3. Hearing loss is invisible and pain-free
Hearing loss is subjective: it can’t be detected by visual assessment and it’s not normally accompanied by any pain or discomfort. The only method to properly quantify hearing loss is with a professional hearing test (audiometry).
4. Hearing loss is not evaluated by most family doctors
Only a small percentage of family physicians regularly screen for hearing loss. Your hearing loss will most likely not be obvious in a quiet office environment, so your physician may have no reason to even suspect hearing loss—and they may not even be trained in its proper assessment.
5. Hearing loss is compensated for with ease
If you have hearing loss, there are different ways to intensify sounds: you can crank-up the volume of the television or compel people to shout or repeat themselves. But not only does this method work poorly, it also passes the stress of your hearing loss onto other people.
If people can prevail over these barriers, they still face the stigma of hearing loss (although it’s diminishing), the cost of hearing aids (although it’s falling), and the perception that hearing aids simply don’t work (completely erroneous).
With so many barriers, it’s no wonder why so many individuals wait to treat their hearing loss, if they decide to deal with it at all. But it doesn’t need to be that way…
Overcoming the Roadblocks to Healthier Hearing
Here’s how you can conquer the obstacles to better hearing and help other people do the same:
- Know the odds – hearing loss is among the most widespread health problems in the United States. 20 percent of the population has hearing loss, so it’s not improbable that you may, too.
- Acknowledge your hearing loss – hearing loss is common, and so are hearing aids. Millions of people in the US use hearing aids and most are satisfied.
- Obtain a hearing exam – hearing loss is hard to recognize and easy to deny. The only way to know for certain is by getting a professional hearing test.
- Learn about hearing aids – the latest hearing aids have been verified to be effective, and with a multitude of models and styles to pick from, there’s a pair that’s ideal for you and your price range.
In regard to hearing aids, the Journal of the American Medical Association in a recent study assessed three popular hearing aid models and determined that “each [hearing aid] circuit provided significant benefit in quiet and noisy listening situations.”
The research reveals that hearing aids are effective, but what do hearing aid users have to say? As reported by the MarkeTrak consumer satisfaction survey, 78.6% were satisfied with their hearing aid performance.

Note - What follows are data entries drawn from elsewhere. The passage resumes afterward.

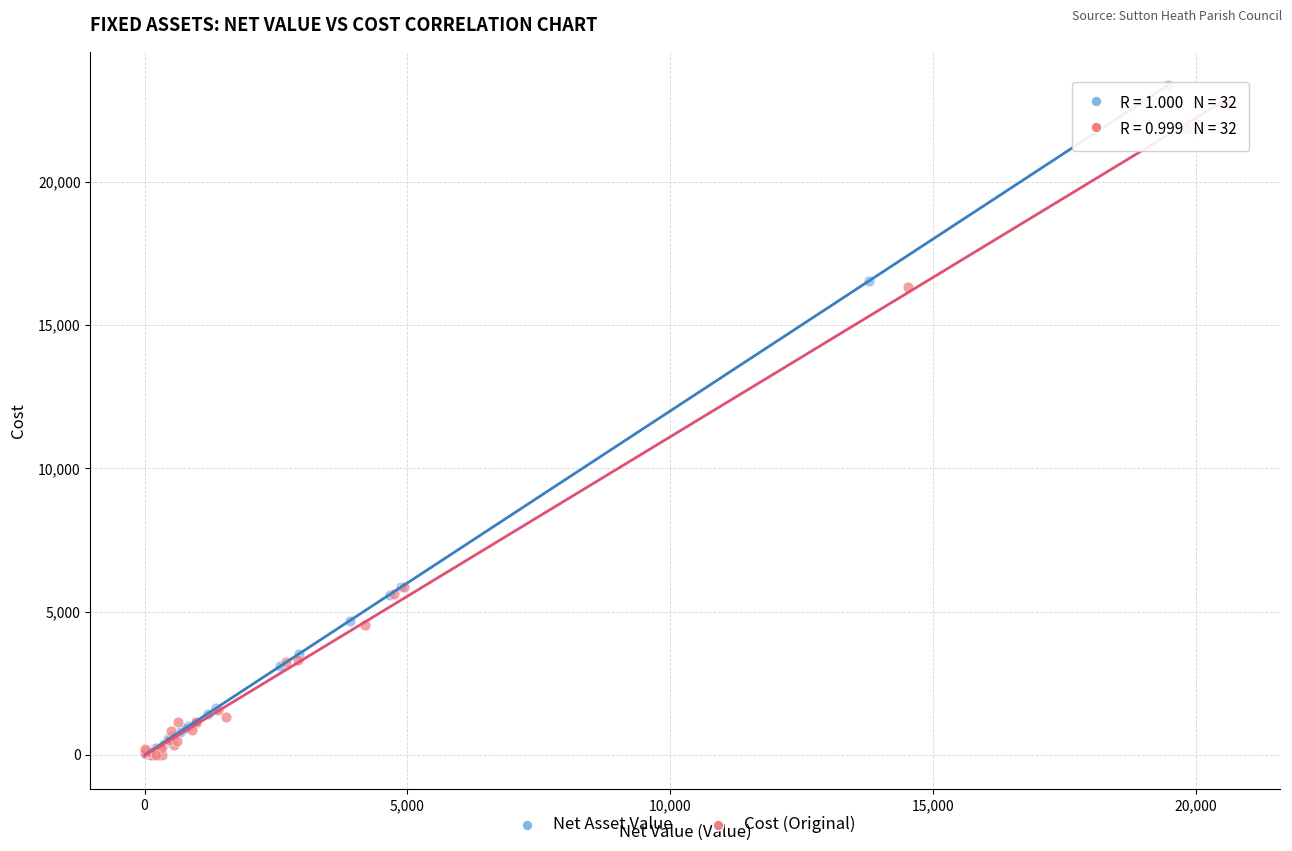

Which series has the widest spread of Y values?

Net Asset Value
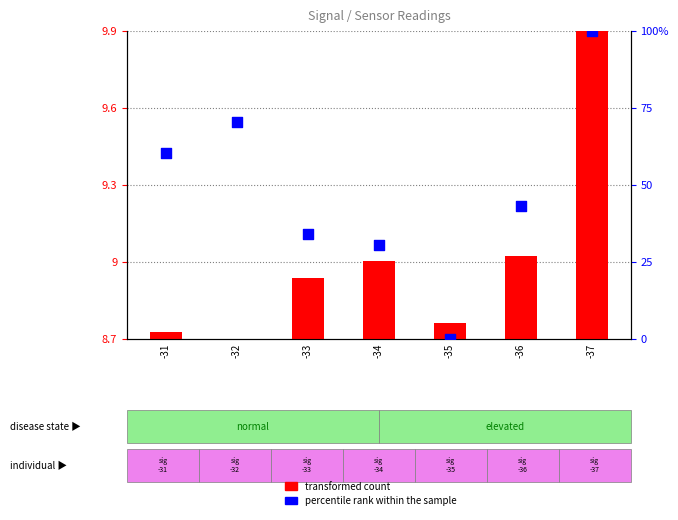

At how many categories does at least one series exceed 64?

2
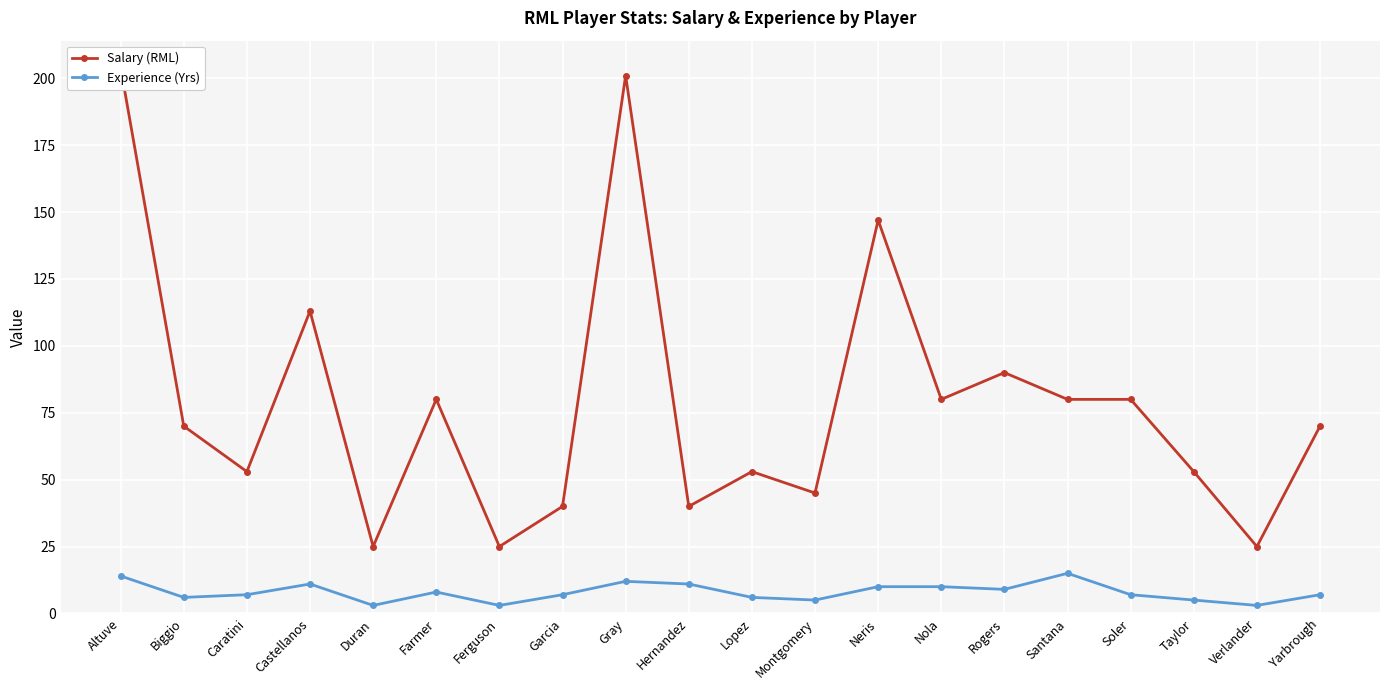

What position from the right is Ferguson?

14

Help Reverse the Statistics
To summarize, of those with hearing loss, only 20 percent will seek treatment, in spite of the fact that hearing aids are effective and most people are satisfied with their performance.
But what if the statistics were flipped, and 80 percent of those with hearing loss took action and sought treatment? That would mean an extra 28 million people in the US could experience all of the physical, mental, and social advantages of better hearing.